China Needs ‘Shadow’ Banking System Regulator, Daiwa Says
China needs a national regulator to monitor non-bank lending companies that provide smaller companies with a necessary alternative to banks, Daiwa Capital Markets said.
Institutions regulated by local authorities that help finance the country’s entrepreneurs include pawnshops and leasing companies, Sun Mingchun, a Daiwa economist, said at a Bloomberg conference in Hong Kong. More than 80 businessmen in the eastern city of Wenzhou have disappeared, committed suicide or declared bankruptcy to avoid repaying debts to informal lenders, the official Xinhua News Agency reported on Oct. 12.

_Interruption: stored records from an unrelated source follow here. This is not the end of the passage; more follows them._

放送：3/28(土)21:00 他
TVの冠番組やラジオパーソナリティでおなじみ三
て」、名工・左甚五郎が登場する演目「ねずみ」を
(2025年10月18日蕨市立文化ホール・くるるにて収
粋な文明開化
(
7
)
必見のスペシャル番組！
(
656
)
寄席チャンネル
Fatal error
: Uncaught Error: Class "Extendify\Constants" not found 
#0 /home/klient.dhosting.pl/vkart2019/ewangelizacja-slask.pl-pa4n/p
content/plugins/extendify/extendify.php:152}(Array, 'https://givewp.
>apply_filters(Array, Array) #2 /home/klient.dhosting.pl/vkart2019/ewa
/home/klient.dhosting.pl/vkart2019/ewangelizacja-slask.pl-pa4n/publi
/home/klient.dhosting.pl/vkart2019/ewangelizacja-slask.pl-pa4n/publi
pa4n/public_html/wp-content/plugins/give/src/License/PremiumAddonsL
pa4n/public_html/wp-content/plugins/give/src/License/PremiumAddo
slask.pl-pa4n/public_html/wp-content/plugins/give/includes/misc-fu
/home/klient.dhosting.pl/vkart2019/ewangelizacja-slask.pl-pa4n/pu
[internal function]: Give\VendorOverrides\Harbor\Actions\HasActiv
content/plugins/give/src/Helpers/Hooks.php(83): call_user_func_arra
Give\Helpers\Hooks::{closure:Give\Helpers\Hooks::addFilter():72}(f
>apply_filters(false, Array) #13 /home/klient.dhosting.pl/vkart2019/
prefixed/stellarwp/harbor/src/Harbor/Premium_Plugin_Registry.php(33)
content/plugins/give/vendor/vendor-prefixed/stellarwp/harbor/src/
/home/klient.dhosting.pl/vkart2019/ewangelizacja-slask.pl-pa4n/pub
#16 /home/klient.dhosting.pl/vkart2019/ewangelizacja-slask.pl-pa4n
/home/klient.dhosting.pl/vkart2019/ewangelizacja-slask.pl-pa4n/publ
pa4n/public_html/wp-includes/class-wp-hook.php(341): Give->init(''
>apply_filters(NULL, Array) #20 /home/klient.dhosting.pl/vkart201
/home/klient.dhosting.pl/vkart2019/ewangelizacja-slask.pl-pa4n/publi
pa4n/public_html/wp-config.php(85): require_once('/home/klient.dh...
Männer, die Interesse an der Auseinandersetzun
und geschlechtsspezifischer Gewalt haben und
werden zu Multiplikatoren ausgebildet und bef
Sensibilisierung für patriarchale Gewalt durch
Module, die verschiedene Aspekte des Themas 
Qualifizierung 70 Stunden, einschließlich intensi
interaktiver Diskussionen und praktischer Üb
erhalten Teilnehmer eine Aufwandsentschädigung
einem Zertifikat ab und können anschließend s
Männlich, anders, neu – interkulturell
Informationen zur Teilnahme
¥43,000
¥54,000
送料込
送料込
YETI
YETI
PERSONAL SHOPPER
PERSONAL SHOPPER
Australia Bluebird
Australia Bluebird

“Shadow banking is needed but the problem is there aren’t enough regulations,” Sun said. “They need to be regulated by national regulators as local governments mainly focus on boosting their own economic growth without realizing regional lending risks.”
The China Banking Regulatory Commission is seeking to ease concerns about the health of the nation’s banks and the informal lending market, vowing to control risks and stressing that measures already taken by the government are showing results, Chairman Liu Mingkang said earlier this month.
The People’s Bank of China has raised interest rates five times in the past year and restricted lending to cool inflation. Liu said the tighter liquidity has “spawned various shadow banking activities.”